I was in the LCD camp for several years, until eInk hit a certain threshold of pixel density and front-lighting got refined a bit. At the same time, smartphone screens, specs and battery life were improving, so that my last couple smartphones made a tablet redundant for tasks other than reading. Now, the tablet mostly gathers dust while the KPW2 has a reserved spot in my go bag. A tablet would be fine for reading, but the Kindle is just a little easier to carry, a little easier to hold, a little easier on the eyes, and a lot more likely to be ready-to-go with my current read the moment I whip it out, no matter how long it's been or what I've done in the interim.
Granted, tablets and ereaders alike are 100% lifestyle tech. They're not necessary for anything, so how useful they are depends entirely upon how you use them.
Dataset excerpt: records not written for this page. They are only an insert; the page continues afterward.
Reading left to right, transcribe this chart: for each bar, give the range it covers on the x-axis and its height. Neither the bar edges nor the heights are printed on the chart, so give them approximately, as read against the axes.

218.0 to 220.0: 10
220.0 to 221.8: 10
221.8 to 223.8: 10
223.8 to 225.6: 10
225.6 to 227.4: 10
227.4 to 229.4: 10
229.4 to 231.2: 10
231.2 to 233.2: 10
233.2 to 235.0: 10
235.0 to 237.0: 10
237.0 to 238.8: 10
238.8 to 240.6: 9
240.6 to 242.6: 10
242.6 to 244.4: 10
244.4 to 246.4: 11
If you have compelling reasons to be carrying a tablet and no vision issues compelling you to go eInk, then reading on a tablet is probably the way to go. If either a tablet or ereader would be too much baggage or certain to be lost, stolen or destroyed, then sticking with a smartphone might be your best bet. If your discretionary income is truly marginal and you'll have no other computing/internet resources, dumbphone + tablet might deliver the best value.
My own situation has changed at least as fast as the technology in the six years I've read ebooks. There were times when I had significant commutes on public transit, times I worked from home, times I commuted by car, and now I walk to work. My income and the proportion of that income a dedicated reading device would represent, have varied considerably over that time. Even my reading habits, novels vs. periodicals vs. graphic novels, fluctuate in ways that influence what devices I'll carry and which I'll buy. It may be mostly fallacious thinking to try to shape anecdotes into trends in our little backwater of the tech world.